Uma mística arca galês cantando ao sol*
Dylan Thomas nasceu em Swansea, sul de Gales, em 1914. Aos 39 anos, faleceu na cidade de Nova Iorque, em 1953. Não foi nem nunca quis ser - um poeta isolado - um homem solitário, um desses escritores que demonstram um certo tipo de recato literário, o que pode parecer contrastante com a sua exclusão aos principais ou secundários movimentos literários do séc. XX. Não divergia do que se pode considerar literatura popular, nem a ideia de ser um poeta retroactivo e tradicionalista o adapta ao bardo de Gales e do mundo, tanto quanto pretendia ser considerado.
As suas ligações ao cinema, rádio e televisão, no entanto, não são assim tão populares.
* Por Andréa Santos, in "A Metáfora Thomasiana"
No vayas tan confiado esa noche,
la vejez quemara y delirara al final del día
Odio, odio contra la muerte de la luz.
Aunque los inteligentes saben al final que la oscuridad esta bien,
porque sus palabras no van por las ramas ellos
no van confiados esa noche.
Los hombres buenos, los que quedan, lloran por lo brillantes
que sus delicadas hazañas podrían haber danzado en la verde bahía,
odio, odio contra la muerte de la luz.
Los hombres selvajes que alcanzan y cantan al sol en vuelo.

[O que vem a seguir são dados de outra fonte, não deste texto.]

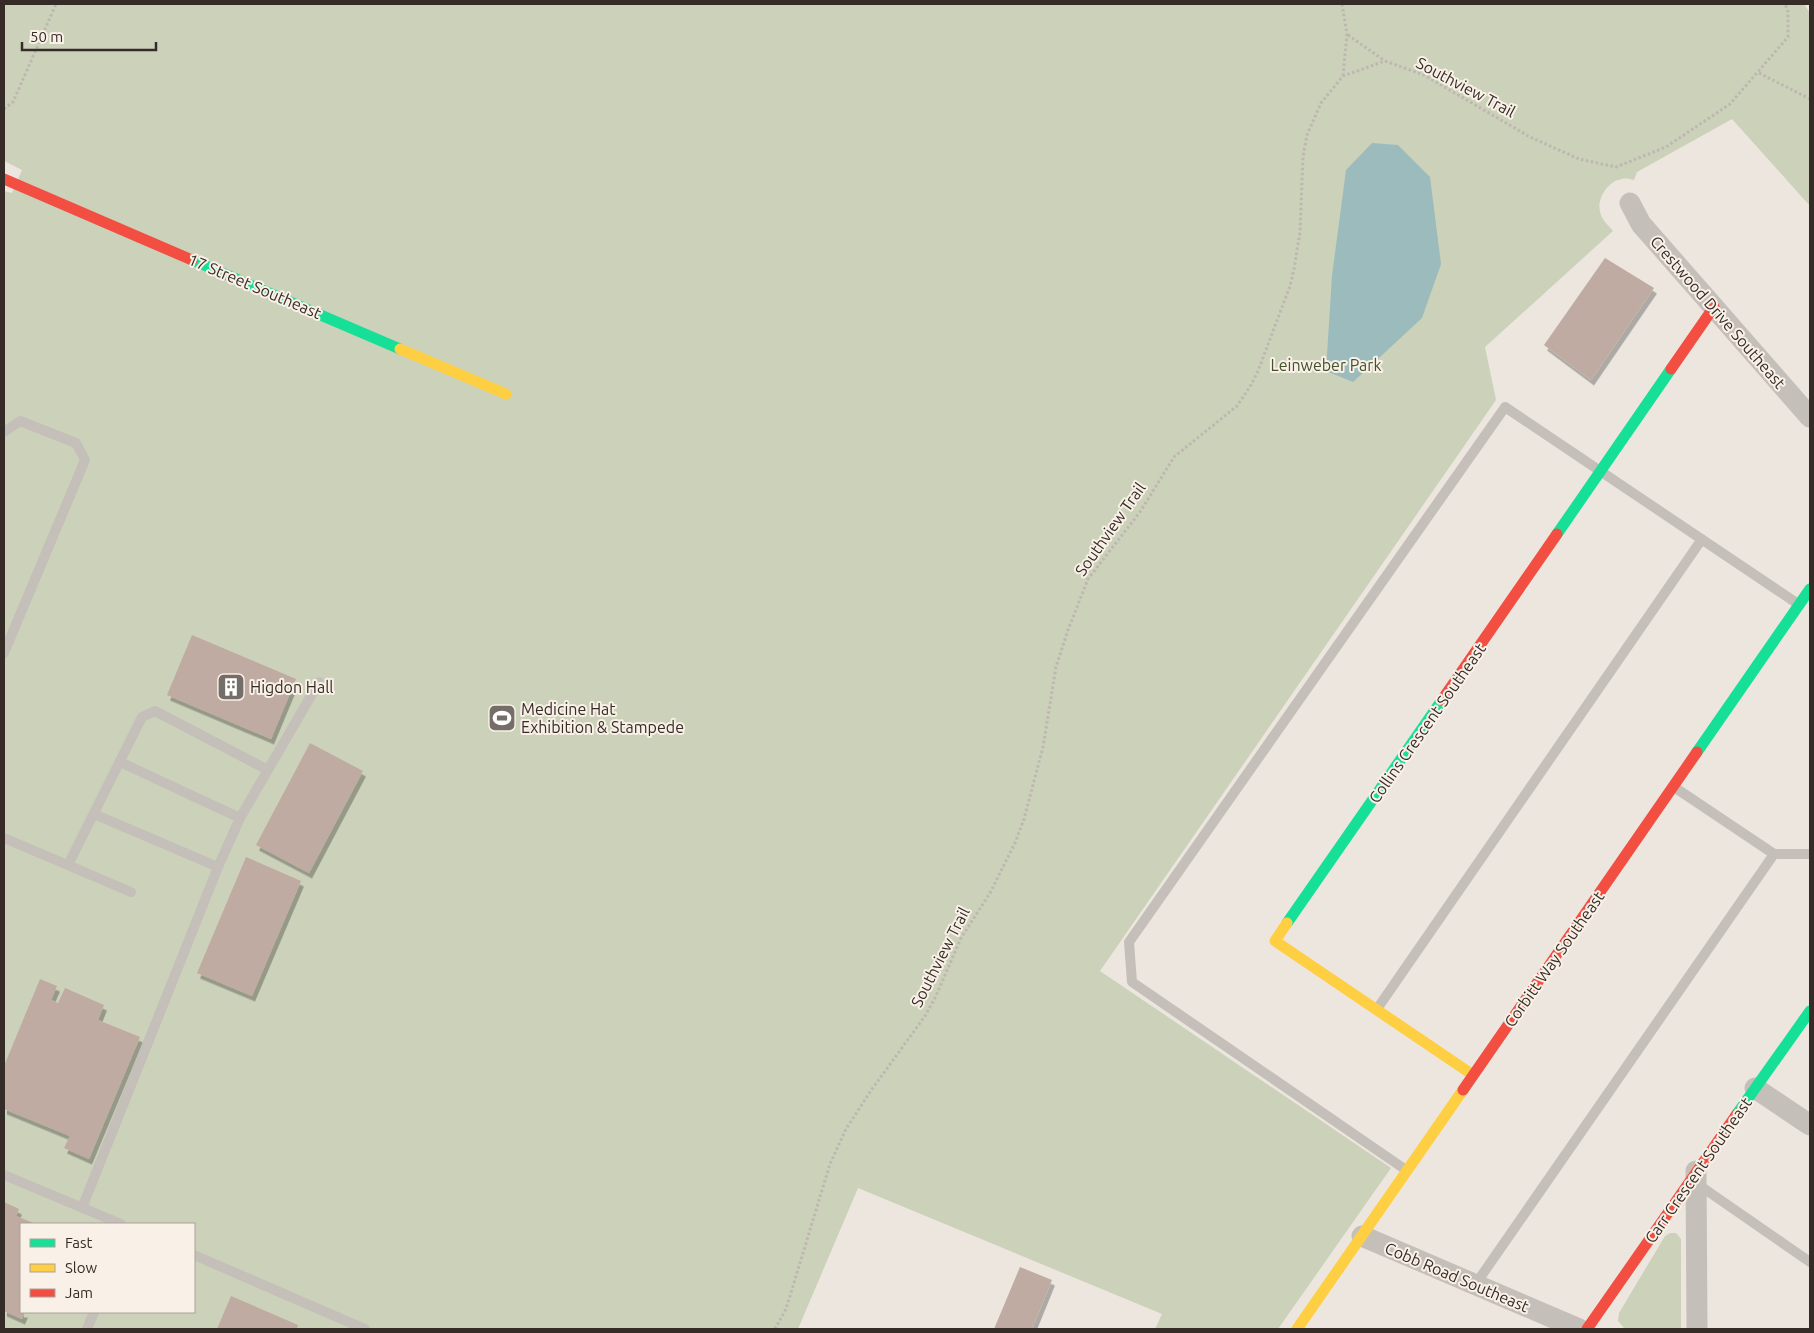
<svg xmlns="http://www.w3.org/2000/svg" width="1814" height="1333" viewBox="0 0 1814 1333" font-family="Ubuntu,sans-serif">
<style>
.green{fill:#ccd1ba;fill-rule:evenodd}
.water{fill:#9cbbbc}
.building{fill:#bfaba1;filter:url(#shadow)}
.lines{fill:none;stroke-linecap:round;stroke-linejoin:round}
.path{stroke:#beb7b1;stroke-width:3;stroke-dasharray:2.5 2.5;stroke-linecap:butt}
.lane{stroke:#c5bfb9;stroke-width:10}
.street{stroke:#c5bfb9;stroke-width:21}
.fast{stroke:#16e098;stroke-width:11}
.slow{stroke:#ffcf43;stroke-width:11}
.jam{stroke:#f24e42;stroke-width:11}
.labels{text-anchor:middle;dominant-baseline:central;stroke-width:4;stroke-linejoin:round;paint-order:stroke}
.street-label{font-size:16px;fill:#352c27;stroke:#f9f1e7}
.park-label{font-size:16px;fill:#43532c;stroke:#f9f1e7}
.poi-label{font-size:16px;fill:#352c27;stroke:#f9f1e7;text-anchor:start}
</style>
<defs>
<filter id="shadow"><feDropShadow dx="3" dy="5.5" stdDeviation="0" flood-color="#0004"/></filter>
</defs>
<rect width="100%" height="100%" fill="#ece6df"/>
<!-- green -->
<path class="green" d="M4,4H1804L1810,13V206L1732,119L1637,172L1634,180C1630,179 1626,178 1622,179C1607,181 1595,201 1601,215C1603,221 1609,226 1613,231L1485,347L1496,400L1100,971L1391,1168L1278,1329H1155L1162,1314L858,1188L798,1329H4V191L12,193L22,170L4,161ZM21,1224H194V1312H21Z
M1670,1233H1676L1681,1239V1329H1625L1618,1321L1619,1313L1665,1236Z"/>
<!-- water -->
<path class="water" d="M1372,143L1398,145L1430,177L1441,264L1422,318L1353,382L1326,371L1332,276L1346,170Z"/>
<!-- building -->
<path class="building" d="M1605,258L1654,288L1591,380L1544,345Z
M192,635L296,679L271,739L167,695Z
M310,743L363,771L309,873L256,845Z
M246,857L301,881L252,996L197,973Z
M40,979L57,986L51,1000L58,1003L65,988L104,1005L98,1020L140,1037L89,1159L64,1148L70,1136L4,1109V1066Z
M4,1202L19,1209L16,1216L36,1224H21V1312H25L22,1319L4,1311Z
M1020,1267L1052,1280L1032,1329H994Z
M231,1296L298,1325L297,1329H217Z"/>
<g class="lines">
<!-- path -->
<path class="path" d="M1342,4L1347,34L1343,76
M1348,35L1385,61
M1759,73L1810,99
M4,109L13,102L56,4
M775,1329L786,1309L830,1164L846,1129L870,1092L925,1016L936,996L961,938L990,893L1015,843L1024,819L1043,747L1056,667L1068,630L1088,579L1140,512L1174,457L1237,406L1251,385L1258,371L1290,286L1294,269L1300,232L1303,156L1307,135L1321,103L1343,76L1385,61L1424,75L1530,137L1579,159L1616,167L1666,147L1730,104L1788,37V12L1785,4"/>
<!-- lane -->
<path class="lane" d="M4,432L20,421L76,443L85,460L4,653
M120,762L240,818
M1674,787L1774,854H1810
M94,814L218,867
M4,838L131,892
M68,865L142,717L155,711L268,770
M1377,1009L1702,539
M1406,1170L1132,982L1129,942L1505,407L1798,604
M4,1175L121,1224
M1696,1183L1810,1262
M82,1208L218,867L240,818L319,682
M194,1255L365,1329
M1475,1285L1774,854
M87,1329L94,1312"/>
<!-- street -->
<path class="street" d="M1630,203L1641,224L1810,417
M1755,1088L1810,1125
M1696,1171L1697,1329
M1362,1236L1579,1329"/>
<!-- fast -->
<path class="fast" d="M192,260L400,349
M1557,534L1671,369
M1697,752L1810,589
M1287,923L1442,700
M1737,1114L1810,1011"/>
<!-- slow -->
<path class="slow" d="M400,349L506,394
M1287,923L1275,941L1473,1075
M1297,1329L1463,1090"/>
<!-- jam -->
<path class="jam" d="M4,179L192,260
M1671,369L1714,307
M1442,700L1557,534
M1463,1090L1697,752
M1587,1329L1737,1114"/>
</g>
<!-- icons -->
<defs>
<symbol id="building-square" viewBox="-11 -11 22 22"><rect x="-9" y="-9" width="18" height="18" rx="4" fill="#756d67" stroke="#f9f1e7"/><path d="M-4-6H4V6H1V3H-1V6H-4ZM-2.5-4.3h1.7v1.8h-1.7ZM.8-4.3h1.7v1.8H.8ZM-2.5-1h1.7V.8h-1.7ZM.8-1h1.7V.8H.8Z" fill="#fff"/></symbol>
<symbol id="stadium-square" viewBox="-11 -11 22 22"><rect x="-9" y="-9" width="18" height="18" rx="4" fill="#756d67" stroke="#f9f1e7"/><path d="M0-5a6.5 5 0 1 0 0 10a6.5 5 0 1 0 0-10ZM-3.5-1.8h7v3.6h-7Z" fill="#fff"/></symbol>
</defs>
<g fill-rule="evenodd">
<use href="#building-square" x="215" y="671" width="32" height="32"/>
<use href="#stadium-square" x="486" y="702" width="32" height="32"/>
</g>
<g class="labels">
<!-- street labels -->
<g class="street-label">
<text transform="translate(1466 87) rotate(28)">Southview Trail</text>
<text transform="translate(255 286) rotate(23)">17 Street Southeast</text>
<text transform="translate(1718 312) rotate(49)">Crestwood Drive Southeast</text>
<text transform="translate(1110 529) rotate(-55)">Southview Trail</text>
<text transform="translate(1427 723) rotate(-55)">Collins Crescent Southeast</text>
<text transform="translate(940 957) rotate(-63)">Southview Trail</text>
<text transform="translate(1554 959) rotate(-55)">Corbitt Way Southeast</text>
<text transform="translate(1698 1170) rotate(-55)">Carr Crescent Southeast</text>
<text transform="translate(1457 1277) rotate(23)">Cobb Road Southeast</text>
</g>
<!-- park labels -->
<g class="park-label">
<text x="1326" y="365">Leinweber Park</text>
</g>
<!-- poi labels -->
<g class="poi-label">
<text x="250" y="687">Higdon Hall</text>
<text x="521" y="709">Medicine Hat<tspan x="521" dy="18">Exhibition &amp; Stampede</tspan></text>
</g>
</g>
<!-- border -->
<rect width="1814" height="1333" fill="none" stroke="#352c27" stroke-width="10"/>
<!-- legend -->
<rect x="20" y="1223" width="175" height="90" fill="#f9f1e7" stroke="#aba29a"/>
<rect x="30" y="1239" width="25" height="8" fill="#16e098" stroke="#aba29a"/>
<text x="65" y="1248" font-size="15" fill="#352c27">Fast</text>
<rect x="30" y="1264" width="25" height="8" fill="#ffcf43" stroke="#aba29a"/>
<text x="65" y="1273" font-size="15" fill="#352c27">Slow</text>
<rect x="30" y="1289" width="25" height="8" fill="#f24e42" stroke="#aba29a"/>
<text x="65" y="1298" font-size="15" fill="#352c27">Jam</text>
<!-- scale -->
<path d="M22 42v8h134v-8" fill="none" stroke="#352c27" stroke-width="2.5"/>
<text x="30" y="42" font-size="15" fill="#352c27" stroke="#f9f1e7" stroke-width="4" paint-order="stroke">50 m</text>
</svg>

Y aprenden, demasiado tarde, que ellos se afligieron a su manera
no van confiados esa noche.
Hombres importantes, cerca de la muerte, que ven con vista ciega
ojos ciegos que pueden arder como los meteoros ser felices,
odio, odio contra la muerte de la luz.
Y tú, mi padre, ahí en tu alta tristeza,
maldice, bendice, a mí ahora con tus fieras lagrimas, ruego,
no vayas confiado esa noche.
Odio, odio contra la muerte de la luz.